* ENTRIES SHOWN *
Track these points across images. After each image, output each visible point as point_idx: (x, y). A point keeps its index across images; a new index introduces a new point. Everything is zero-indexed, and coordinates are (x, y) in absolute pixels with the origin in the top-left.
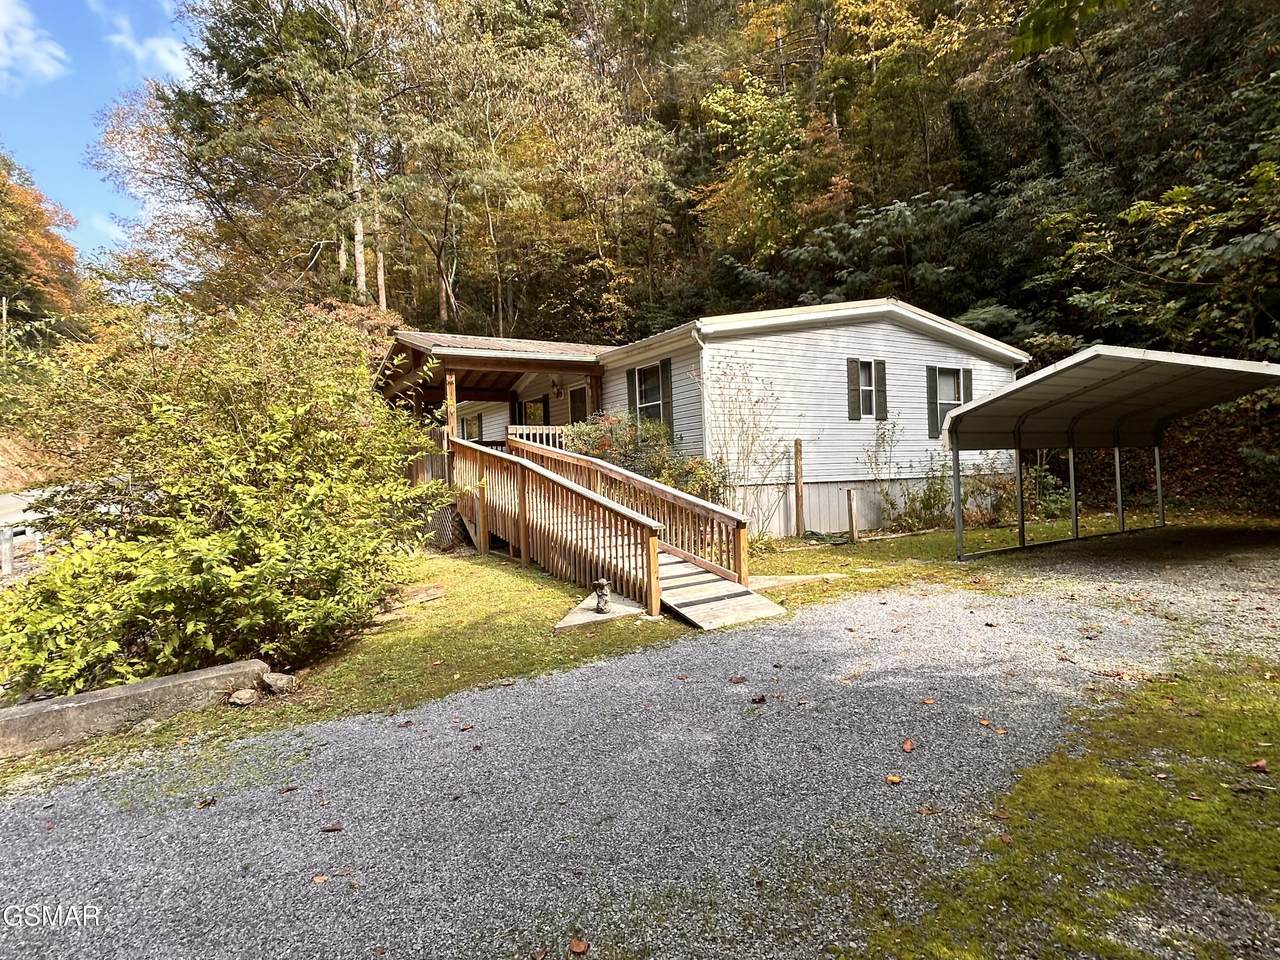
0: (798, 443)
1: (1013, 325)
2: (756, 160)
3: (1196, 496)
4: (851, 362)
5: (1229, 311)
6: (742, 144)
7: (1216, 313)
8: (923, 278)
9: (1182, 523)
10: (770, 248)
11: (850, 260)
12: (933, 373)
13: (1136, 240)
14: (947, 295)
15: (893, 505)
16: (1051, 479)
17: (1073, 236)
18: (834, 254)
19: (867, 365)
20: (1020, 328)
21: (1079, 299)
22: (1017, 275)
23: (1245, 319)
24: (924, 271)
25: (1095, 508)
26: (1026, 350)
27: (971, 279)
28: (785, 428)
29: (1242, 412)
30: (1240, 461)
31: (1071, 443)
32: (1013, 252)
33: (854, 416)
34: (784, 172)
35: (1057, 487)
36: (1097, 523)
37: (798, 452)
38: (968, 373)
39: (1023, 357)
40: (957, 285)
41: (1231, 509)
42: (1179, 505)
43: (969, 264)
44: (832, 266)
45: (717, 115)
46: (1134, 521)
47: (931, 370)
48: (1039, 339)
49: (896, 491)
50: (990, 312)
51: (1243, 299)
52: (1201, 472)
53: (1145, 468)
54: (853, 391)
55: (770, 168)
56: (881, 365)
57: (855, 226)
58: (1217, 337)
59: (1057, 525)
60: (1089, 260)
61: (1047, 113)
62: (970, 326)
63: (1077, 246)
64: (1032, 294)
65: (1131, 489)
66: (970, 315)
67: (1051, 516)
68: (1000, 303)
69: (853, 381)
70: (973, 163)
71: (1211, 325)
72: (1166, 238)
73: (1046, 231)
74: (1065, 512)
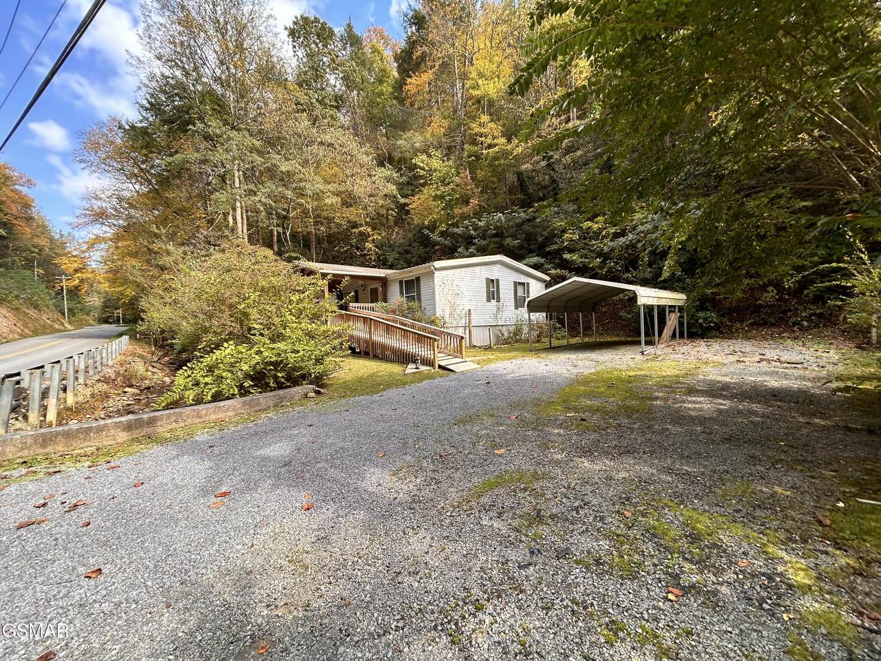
0: (469, 310)
1: (542, 265)
2: (437, 189)
3: (607, 331)
4: (487, 279)
5: (617, 263)
6: (430, 180)
7: (612, 264)
8: (508, 245)
9: (602, 340)
10: (443, 227)
11: (478, 235)
12: (516, 284)
13: (586, 235)
14: (517, 251)
15: (503, 335)
16: (558, 325)
17: (564, 231)
18: (472, 232)
19: (493, 281)
20: (546, 266)
21: (567, 256)
22: (543, 246)
23: (622, 266)
24: (509, 241)
25: (573, 336)
26: (547, 275)
27: (526, 245)
28: (464, 305)
29: (621, 300)
30: (621, 318)
31: (566, 311)
32: (542, 235)
33: (489, 300)
34: (449, 195)
35: (560, 328)
36: (573, 341)
37: (470, 314)
38: (528, 284)
39: (548, 278)
40: (521, 247)
41: (618, 335)
42: (601, 334)
43: (525, 239)
44: (471, 237)
45: (420, 167)
46: (586, 340)
47: (515, 283)
48: (553, 271)
49: (504, 329)
50: (535, 260)
51: (621, 259)
52: (609, 322)
53: (590, 321)
54: (488, 291)
55: (443, 192)
56: (498, 280)
57: (481, 221)
58: (613, 272)
59: (561, 342)
60: (570, 241)
61: (553, 181)
62: (526, 265)
63: (566, 235)
64: (549, 253)
65: (586, 329)
66: (527, 261)
67: (559, 339)
68: (537, 255)
69: (488, 286)
70: (526, 197)
71: (611, 268)
72: (597, 235)
73: (555, 229)
74: (563, 337)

* YOUR INSTRUCTIONS *
Reproduce the lines of the entries above from the one with "6: (742, 144)" to the one with "59: (1057, 525)", both included, exactly and without any other line.

* ANSWER *
6: (742, 144)
7: (1216, 313)
8: (923, 278)
9: (1182, 523)
10: (770, 248)
11: (850, 260)
12: (933, 373)
13: (1136, 240)
14: (947, 295)
15: (893, 505)
16: (1051, 479)
17: (1073, 236)
18: (834, 254)
19: (867, 365)
20: (1020, 328)
21: (1079, 299)
22: (1017, 275)
23: (1245, 319)
24: (924, 271)
25: (1095, 508)
26: (1026, 350)
27: (971, 279)
28: (785, 428)
29: (1242, 412)
30: (1240, 461)
31: (1071, 443)
32: (1013, 252)
33: (854, 416)
34: (784, 172)
35: (1057, 487)
36: (1097, 523)
37: (798, 452)
38: (968, 373)
39: (1023, 357)
40: (957, 285)
41: (1231, 509)
42: (1179, 505)
43: (969, 264)
44: (832, 266)
45: (717, 115)
46: (1134, 521)
47: (931, 370)
48: (1039, 339)
49: (896, 491)
50: (990, 312)
51: (1243, 299)
52: (1201, 472)
53: (1145, 468)
54: (853, 391)
55: (770, 168)
56: (881, 365)
57: (855, 226)
58: (1217, 337)
59: (1057, 525)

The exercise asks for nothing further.